Two years ago, at the same time Anderson filed his malpractice lawsuit against Patterson, Tri City filed suit against the Medical Acquisition Company (MAC), the firm with whom Anderson had negotiated the hospital’s purchase of a new building to be built on Tri-City’s campus. The Medical Office Building (MOB) was built but remained vacant for two years, while the hospital took possession of it under eminent domain, depositing $5 million as its estimated amount of compensation to its owner, Charles Perez, President of MAC.
Tri-City wanted the deal it had signed with Perez to be nullified, claiming Anderson and Board Chair Rosemarie Reno had illegal conflicts of interest when it was signed. The judge threw out the claim against Reno. The jury found Anderson had no financial or personal conflict of interest either.
Judge Earl H. Maus’s June 23 ruling in favor of Medical Acquisition Company, Inc. awarded the firm damages amounting to $20 million.

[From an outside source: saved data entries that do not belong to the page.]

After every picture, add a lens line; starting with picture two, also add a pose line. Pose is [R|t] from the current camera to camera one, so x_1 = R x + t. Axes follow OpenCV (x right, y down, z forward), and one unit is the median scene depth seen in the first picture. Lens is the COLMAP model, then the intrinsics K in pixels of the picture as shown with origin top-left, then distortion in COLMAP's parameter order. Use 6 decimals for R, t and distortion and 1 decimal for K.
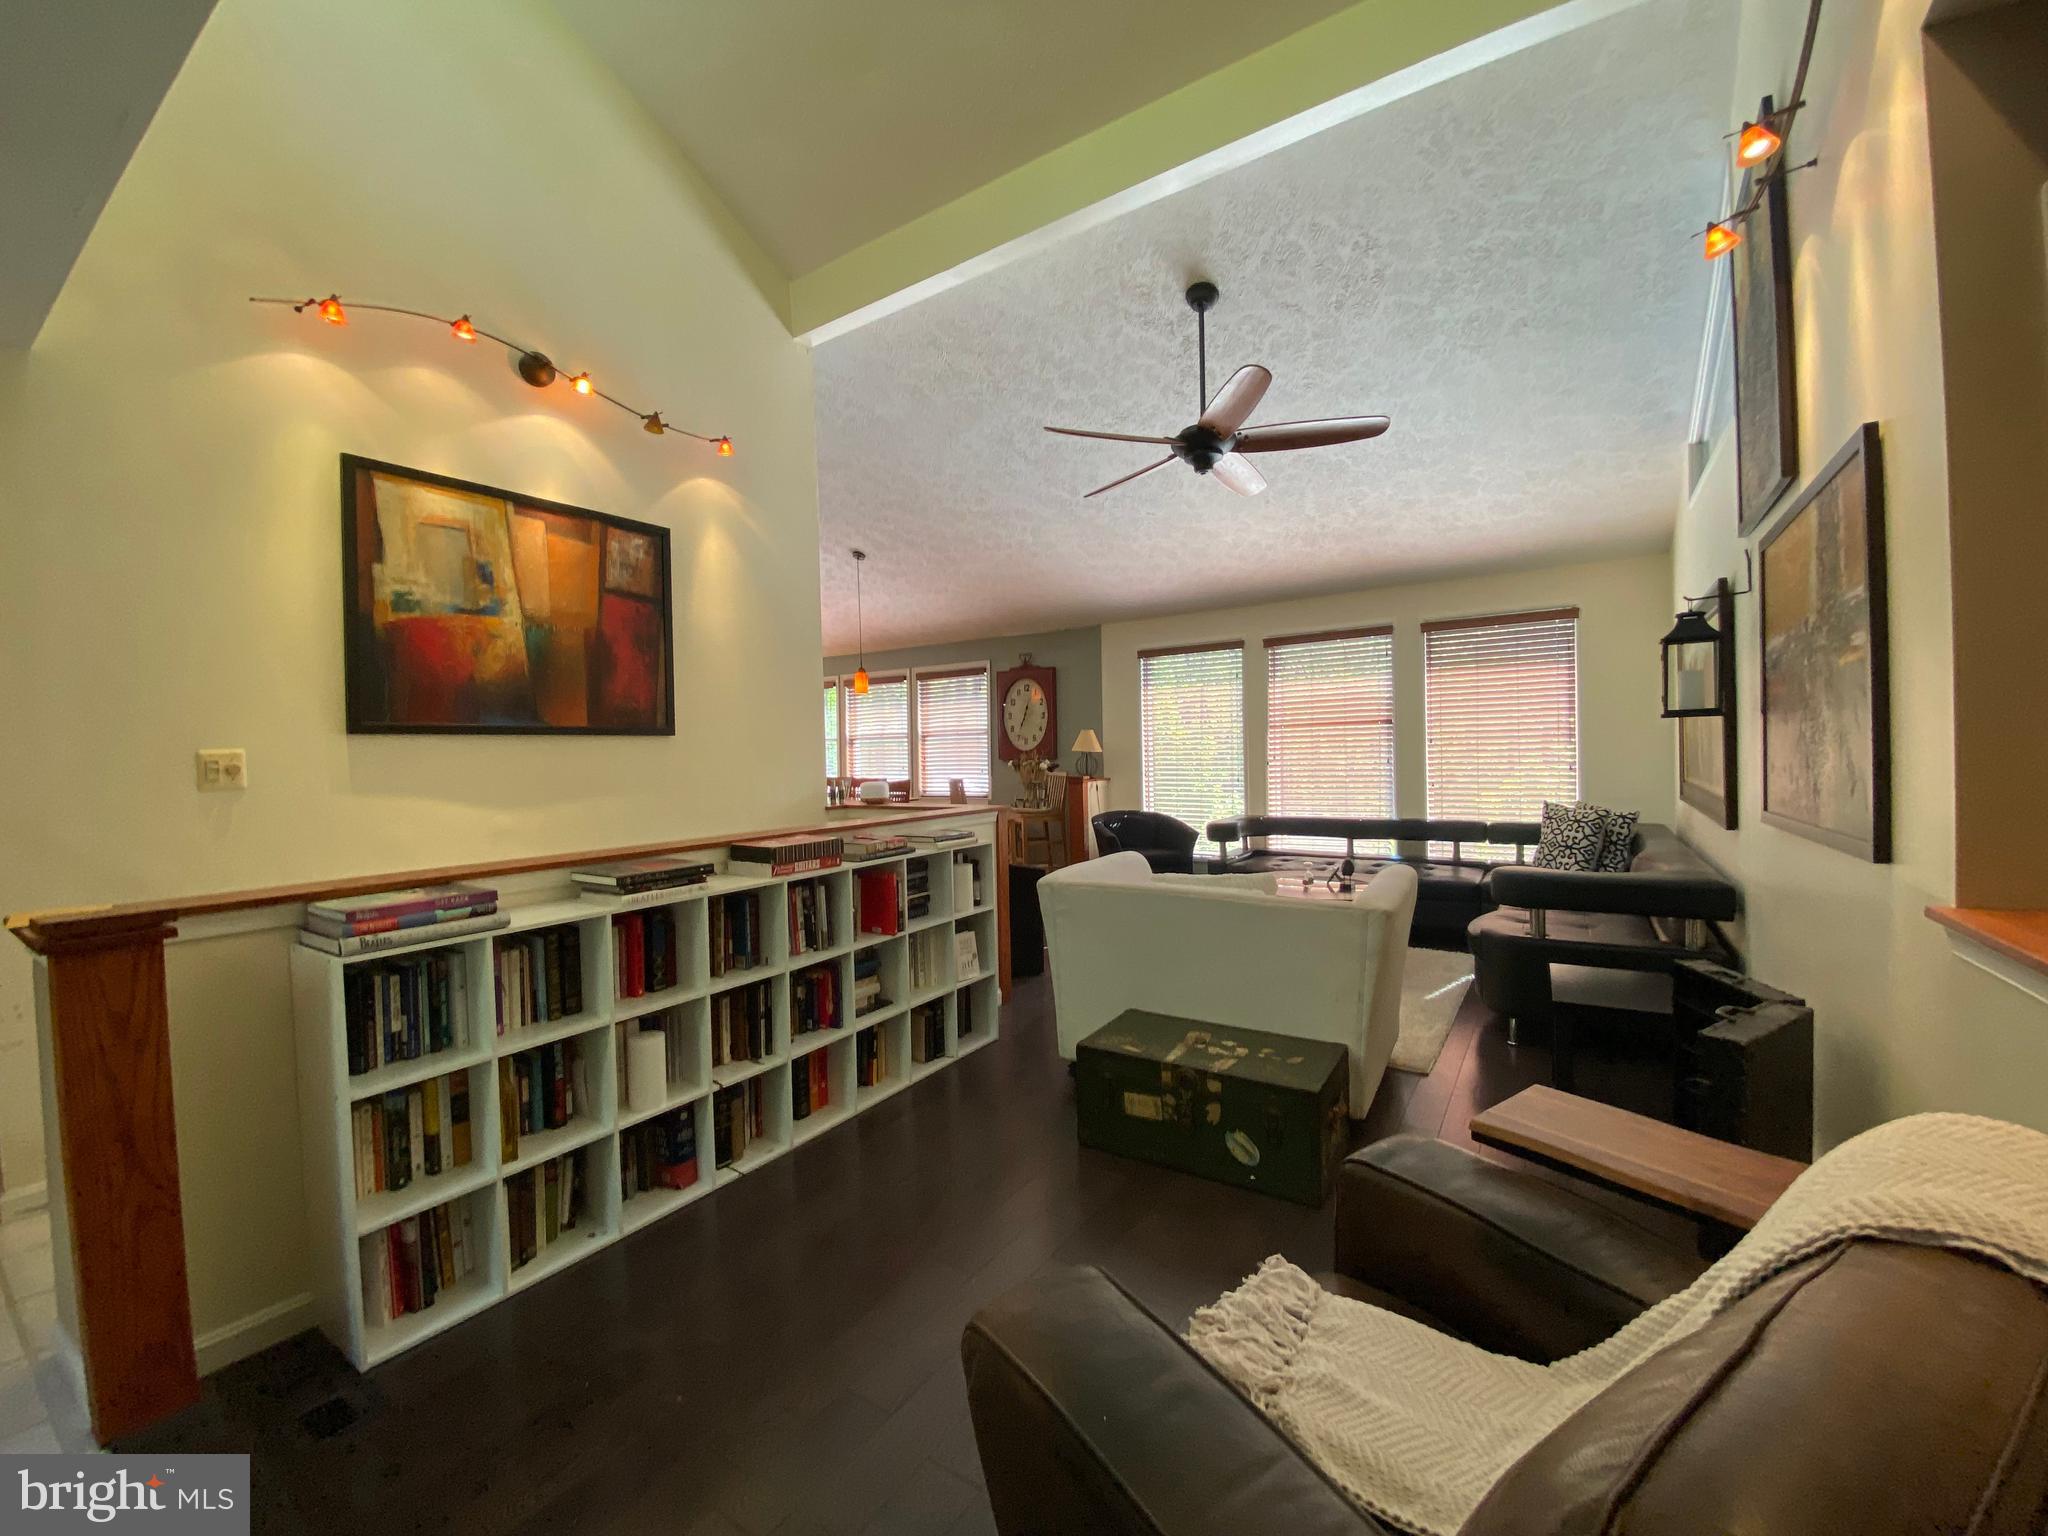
lens RADIAL K [[820.5, 0, 1024.0], [0, 820.5, 768.0], [0, 0, 1]] dist [0.041495, -0.035552]
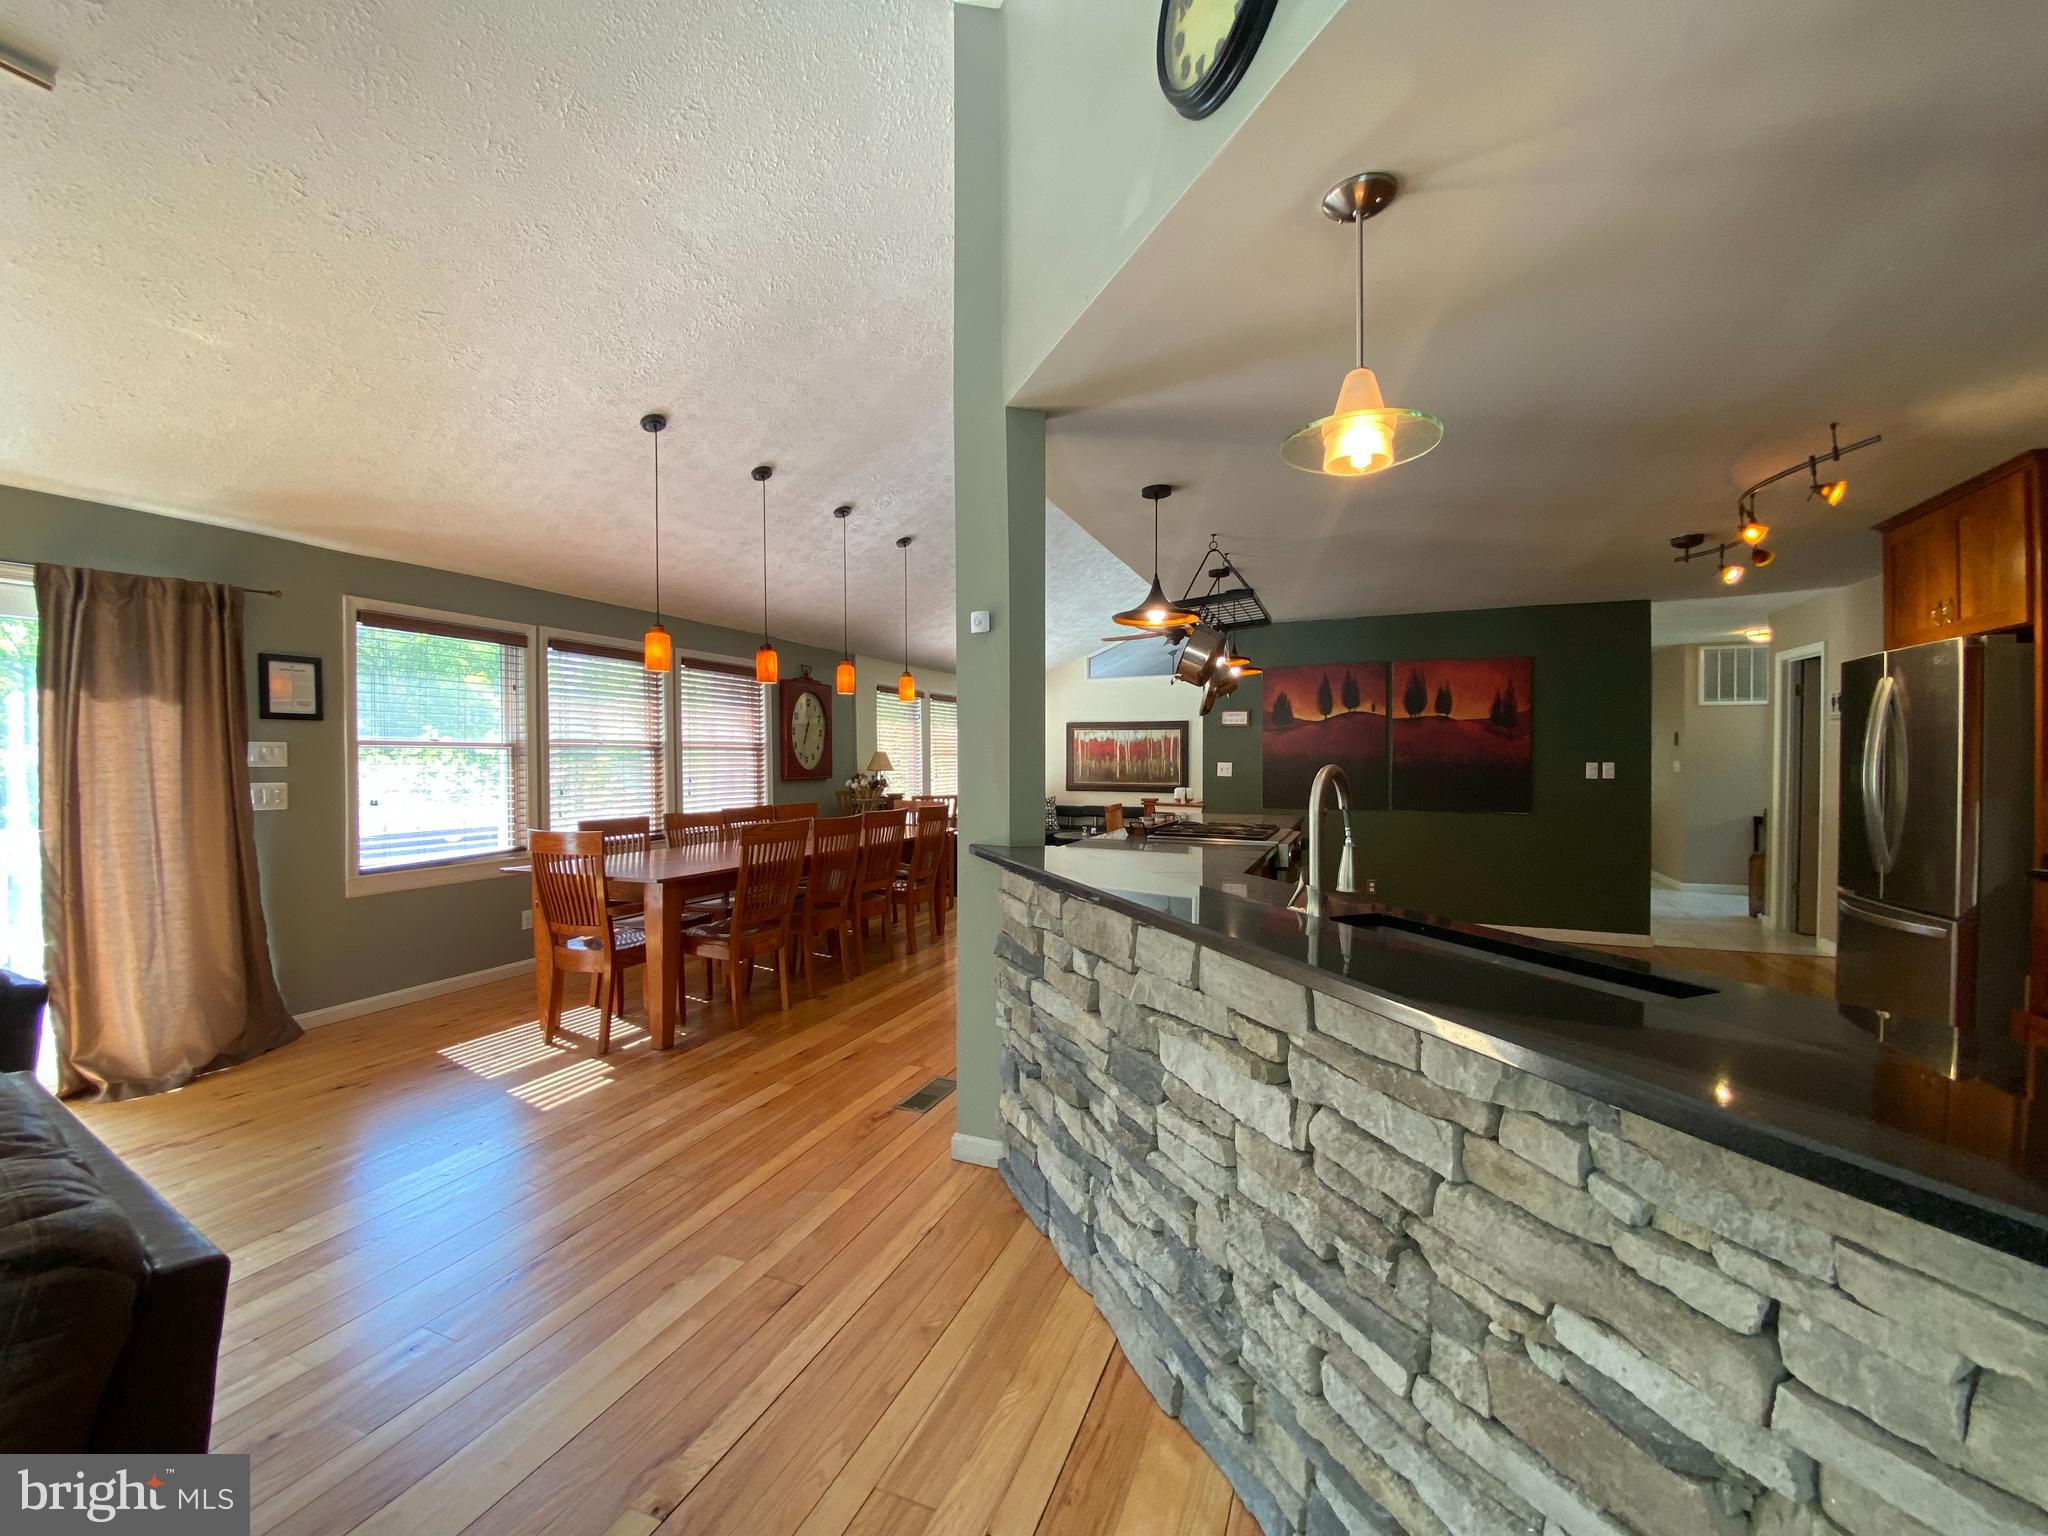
lens RADIAL K [[820.5, 0, 1024.0], [0, 820.5, 768.0], [0, 0, 1]] dist [0.041495, -0.035552]
pose [[-0.200933, 0.008437, 0.979569, -1.099204], [0.017932, 0.999827, -0.004933, -0.017336], [-0.979441, 0.016575, -0.201050, 1.087874]]
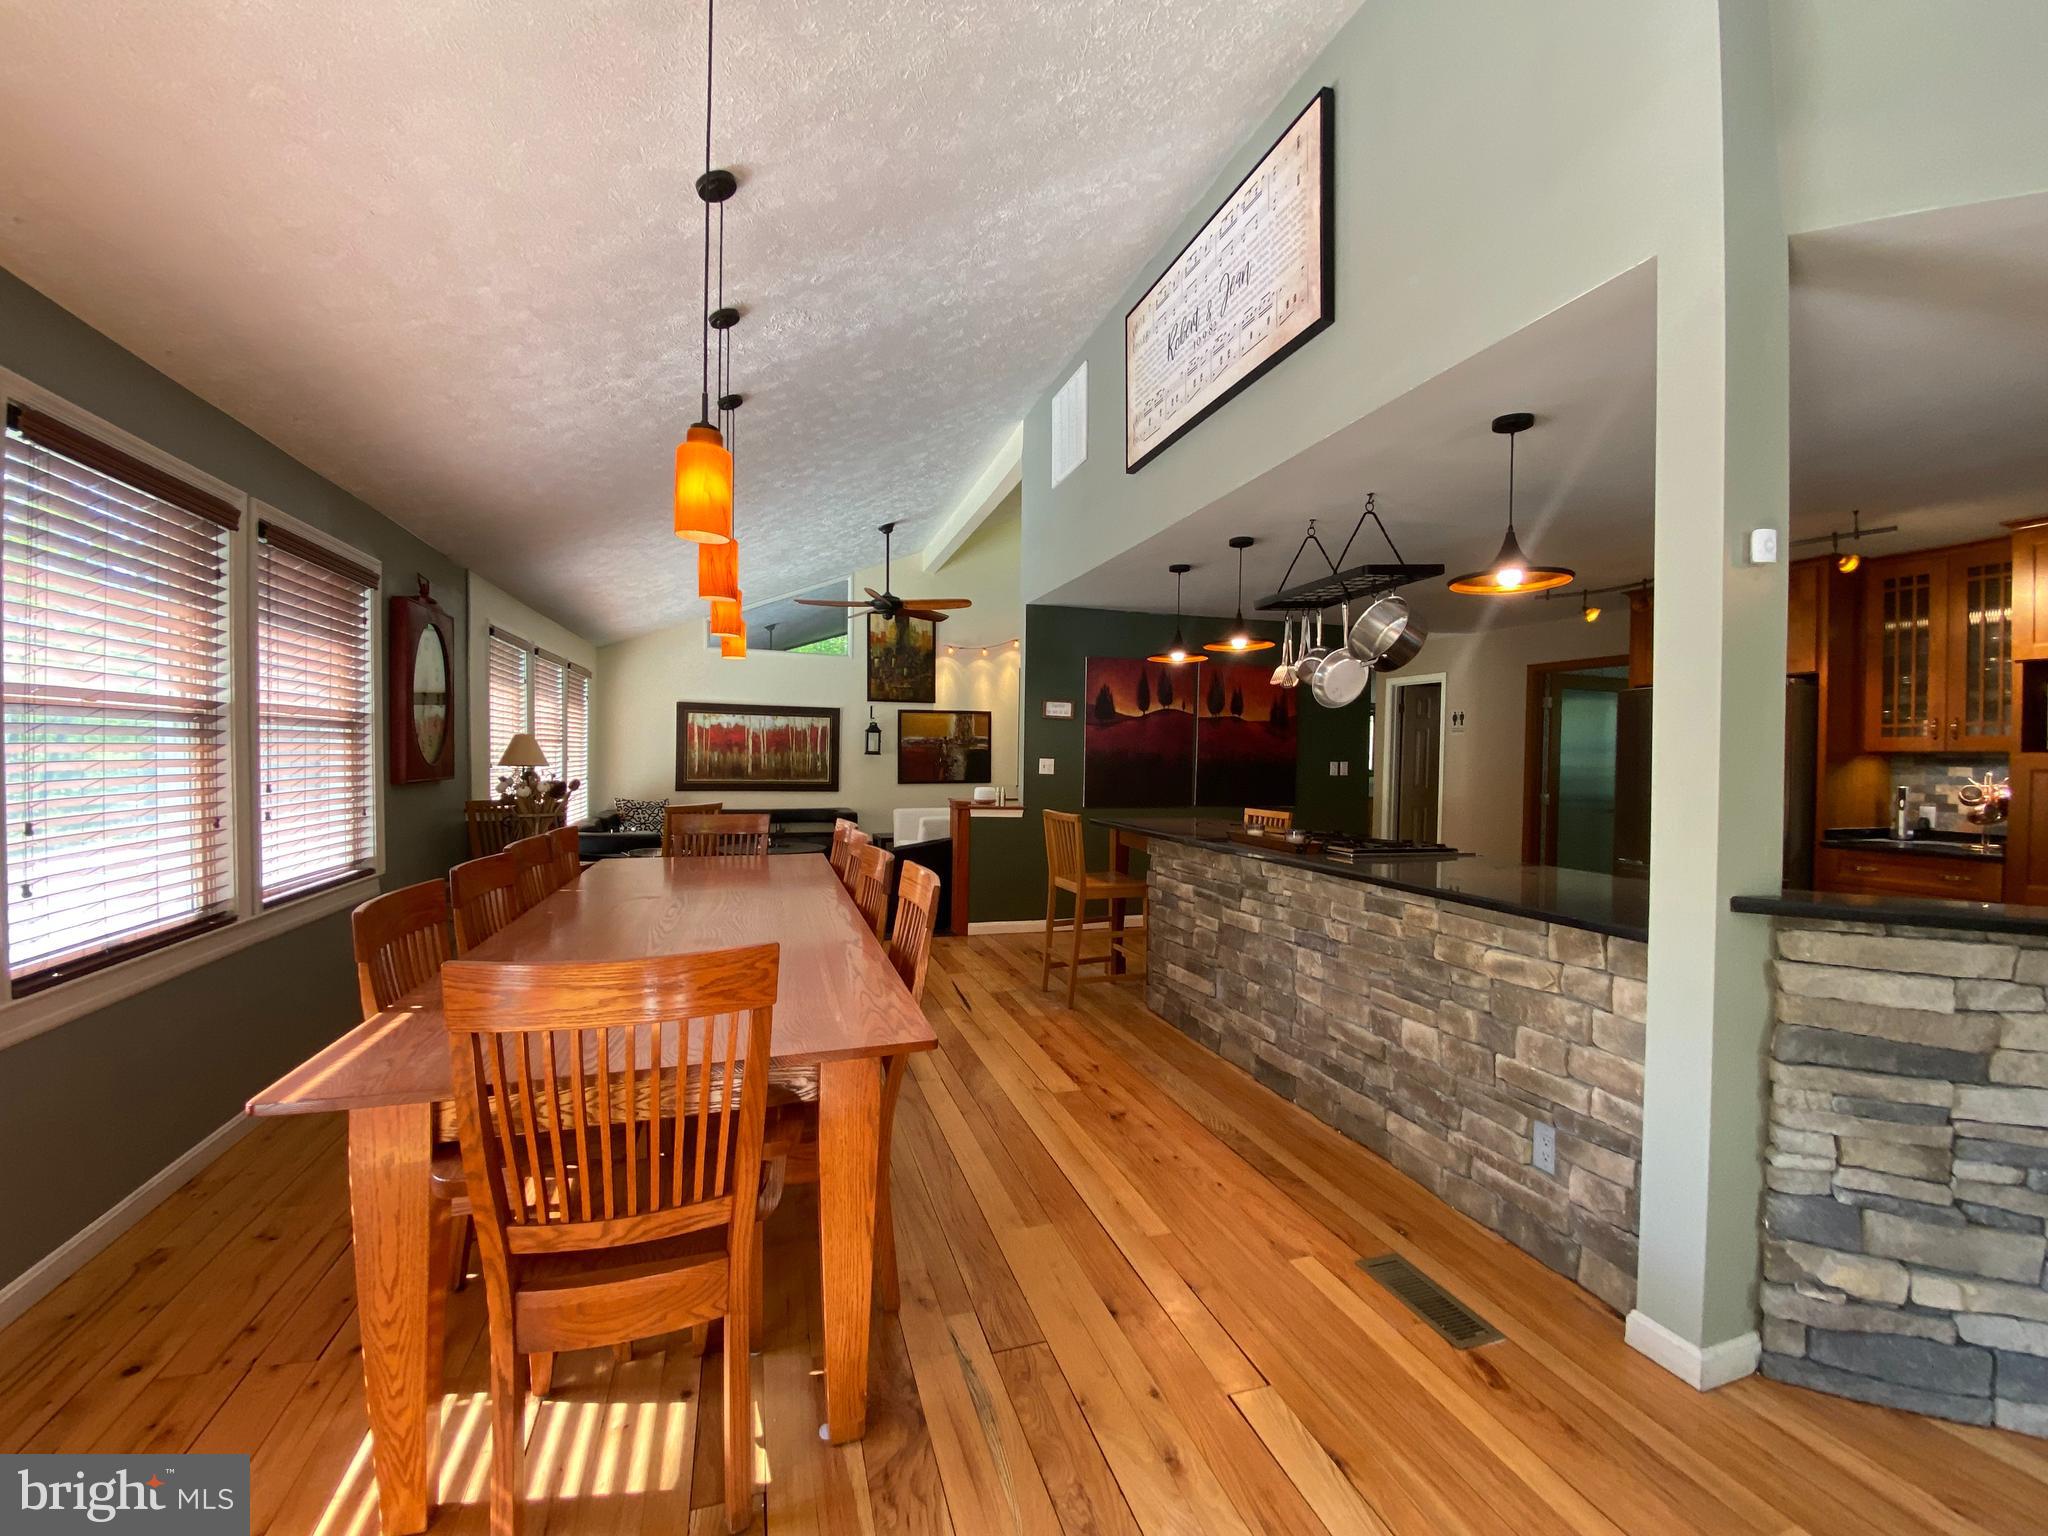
lens RADIAL K [[818.5, 0, 1020.2], [0, 818.5, 773.8], [0, 0, 1]] dist [0.016562, -0.019925]
pose [[-0.786890, -0.005928, 0.617065, -0.702805], [0.009858, 0.999705, 0.022176, -0.027730], [-0.617014, 0.023533, -0.786600, 1.353925]]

The hospital was credited with the $5 million already deposited by the hospital in their eminent domain claim.
Not only did Tri-City fail to make its case against its former CEO, the ruling’s financial damages do not reflect the costs of two years of litigation. Anderson estimates the amount owed Perez in attorneys’ fees, as well as the hospital’s two-year loss of projected revenue from rent and patient services fees adds up to at least $10 million.
Three years ago Tri-City could have purchased a new medical office building for $16.3 million. The hospital’s failed lawsuit has raised that price to more than $30 million.
The only benefactors of the hospital’s latest financial debacle seem to be Anderson and attorneys who get paid whether they win or lose. Maybe it’s time for Tri-City to fire its General Counsel, Procopio, Cory, Hargreaves & Savitch LLP.